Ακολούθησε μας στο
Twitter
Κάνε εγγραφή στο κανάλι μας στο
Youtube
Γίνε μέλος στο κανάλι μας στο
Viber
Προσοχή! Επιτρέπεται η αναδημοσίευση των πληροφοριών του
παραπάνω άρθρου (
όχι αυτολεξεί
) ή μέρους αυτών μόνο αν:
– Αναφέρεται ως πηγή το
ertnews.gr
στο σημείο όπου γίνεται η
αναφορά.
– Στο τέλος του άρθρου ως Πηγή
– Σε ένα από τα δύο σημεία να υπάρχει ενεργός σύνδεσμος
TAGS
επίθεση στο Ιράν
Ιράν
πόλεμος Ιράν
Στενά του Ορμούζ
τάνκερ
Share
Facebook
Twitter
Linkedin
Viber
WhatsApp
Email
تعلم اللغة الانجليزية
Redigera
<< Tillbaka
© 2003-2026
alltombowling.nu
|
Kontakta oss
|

------------------------------------------------------------

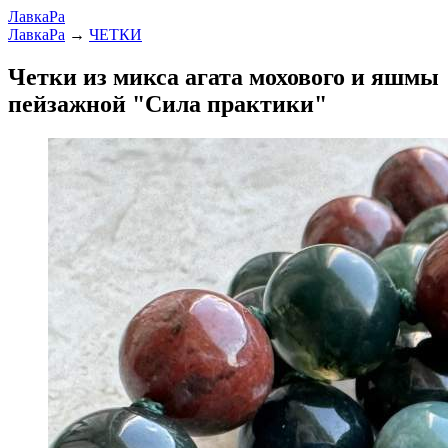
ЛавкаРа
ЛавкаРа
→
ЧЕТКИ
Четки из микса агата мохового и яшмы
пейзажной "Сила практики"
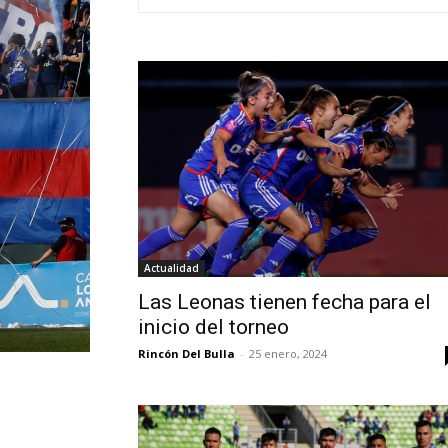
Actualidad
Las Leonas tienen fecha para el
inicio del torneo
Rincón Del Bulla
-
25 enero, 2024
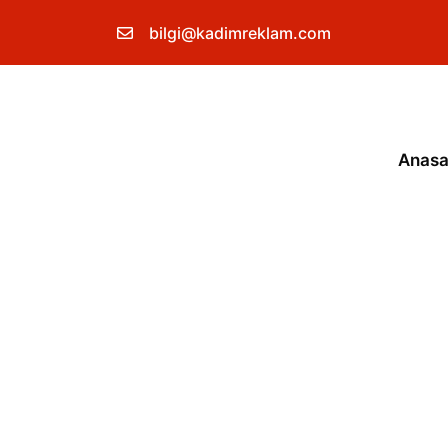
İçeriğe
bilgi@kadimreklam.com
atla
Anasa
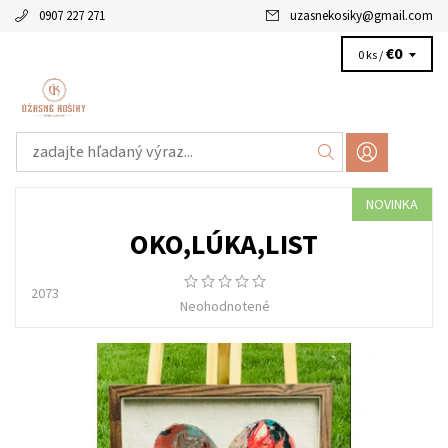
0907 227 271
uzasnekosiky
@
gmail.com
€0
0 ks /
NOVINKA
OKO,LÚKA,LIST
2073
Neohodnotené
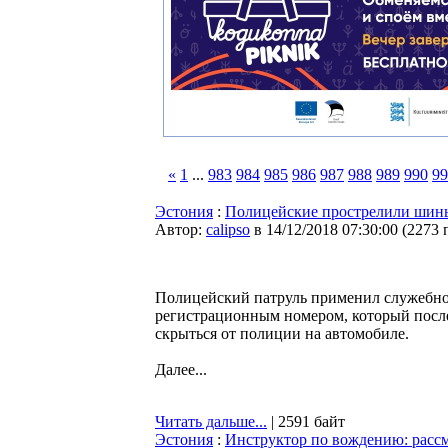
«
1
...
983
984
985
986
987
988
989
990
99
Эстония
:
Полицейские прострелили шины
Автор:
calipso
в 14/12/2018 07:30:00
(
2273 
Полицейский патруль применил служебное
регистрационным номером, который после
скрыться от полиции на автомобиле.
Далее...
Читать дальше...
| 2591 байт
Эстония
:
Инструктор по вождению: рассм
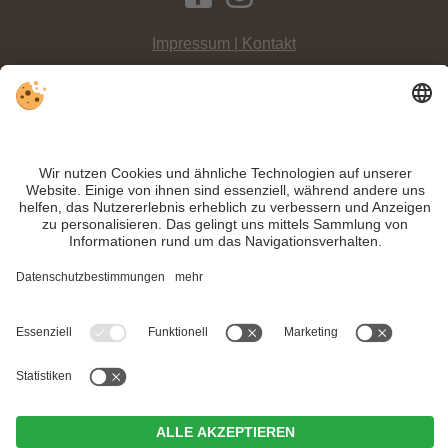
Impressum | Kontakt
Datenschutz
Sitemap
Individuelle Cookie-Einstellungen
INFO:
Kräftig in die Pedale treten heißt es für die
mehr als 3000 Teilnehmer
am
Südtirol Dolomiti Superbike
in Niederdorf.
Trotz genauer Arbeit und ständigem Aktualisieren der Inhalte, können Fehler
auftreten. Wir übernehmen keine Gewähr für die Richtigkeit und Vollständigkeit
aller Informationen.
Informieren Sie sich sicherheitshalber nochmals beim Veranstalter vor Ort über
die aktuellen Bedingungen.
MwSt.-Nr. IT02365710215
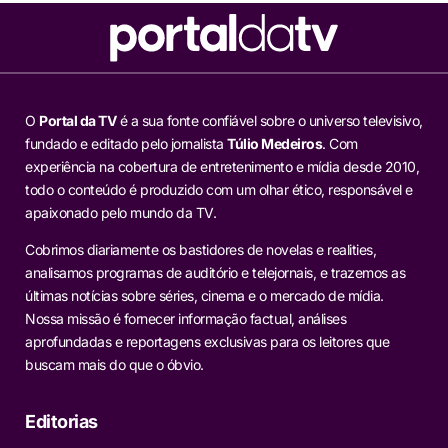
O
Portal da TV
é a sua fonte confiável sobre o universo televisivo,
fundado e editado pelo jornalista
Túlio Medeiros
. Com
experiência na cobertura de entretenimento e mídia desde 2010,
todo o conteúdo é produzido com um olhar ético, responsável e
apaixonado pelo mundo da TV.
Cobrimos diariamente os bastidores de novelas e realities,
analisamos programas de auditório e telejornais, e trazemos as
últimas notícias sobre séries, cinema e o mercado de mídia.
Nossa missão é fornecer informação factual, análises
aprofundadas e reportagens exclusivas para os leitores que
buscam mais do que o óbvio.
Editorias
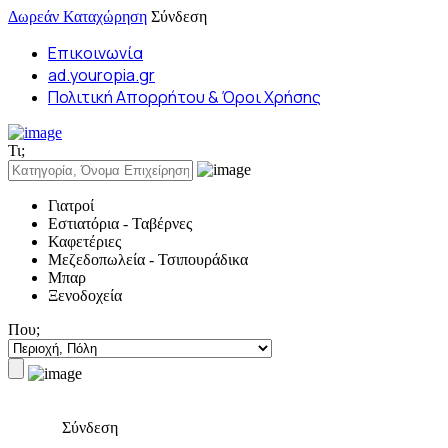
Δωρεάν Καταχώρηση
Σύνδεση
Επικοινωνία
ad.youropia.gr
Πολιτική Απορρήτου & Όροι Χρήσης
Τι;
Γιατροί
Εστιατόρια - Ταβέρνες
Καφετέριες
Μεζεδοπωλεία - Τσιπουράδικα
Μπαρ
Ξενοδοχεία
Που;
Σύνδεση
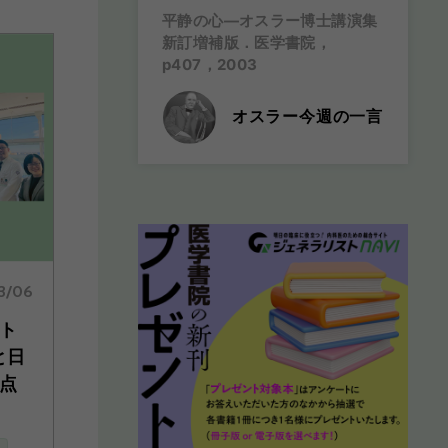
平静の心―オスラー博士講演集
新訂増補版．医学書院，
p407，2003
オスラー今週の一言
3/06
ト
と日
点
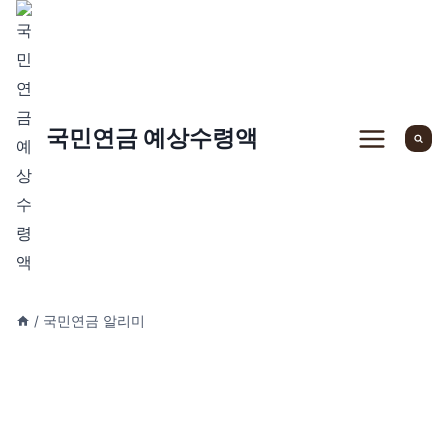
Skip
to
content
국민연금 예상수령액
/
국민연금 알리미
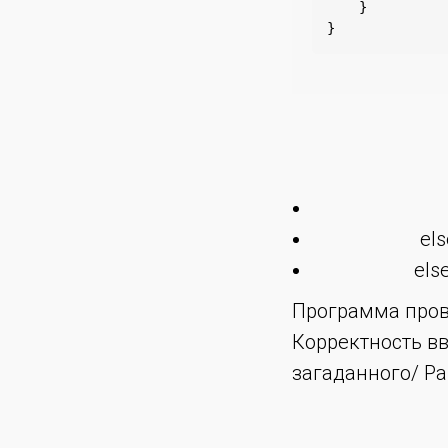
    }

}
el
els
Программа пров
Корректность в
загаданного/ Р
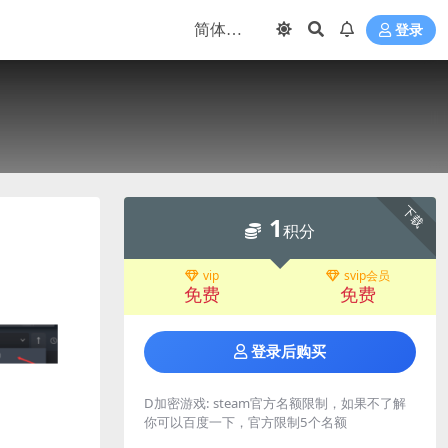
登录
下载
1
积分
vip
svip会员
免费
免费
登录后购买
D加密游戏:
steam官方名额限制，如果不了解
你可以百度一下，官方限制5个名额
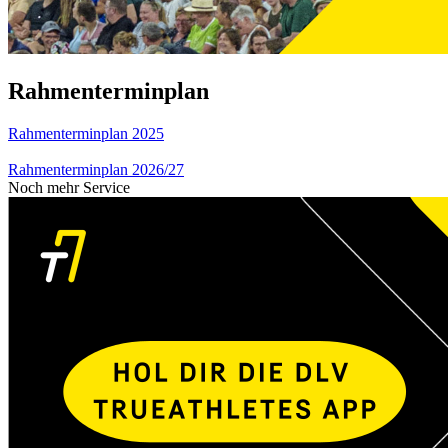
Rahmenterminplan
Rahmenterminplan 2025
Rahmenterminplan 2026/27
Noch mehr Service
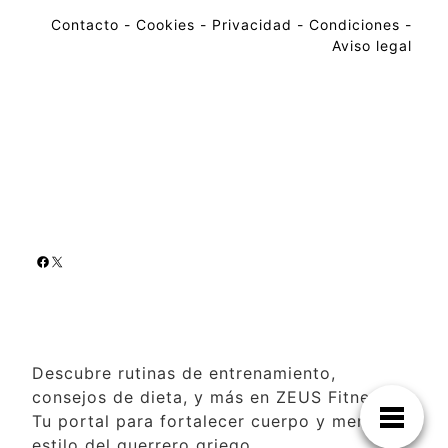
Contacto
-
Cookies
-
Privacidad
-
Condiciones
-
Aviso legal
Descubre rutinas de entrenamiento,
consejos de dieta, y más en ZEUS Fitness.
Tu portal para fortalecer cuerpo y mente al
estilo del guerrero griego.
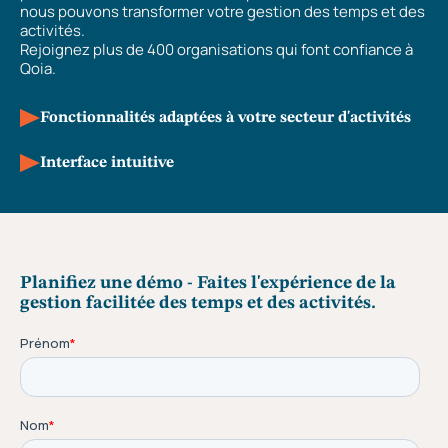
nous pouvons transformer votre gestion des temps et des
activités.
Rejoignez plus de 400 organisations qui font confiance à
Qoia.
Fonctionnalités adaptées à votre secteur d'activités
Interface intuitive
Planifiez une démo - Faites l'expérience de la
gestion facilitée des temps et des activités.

------------------------------------------------------------

TASK OBJECTIVE
Scan the records above for the word "mídia". Copy each line that has it.

TASK ANSWER
experiência na cobertura de entretenimento e mídia desde 2010,
últimas notícias sobre séries, cinema e o mercado de mídia.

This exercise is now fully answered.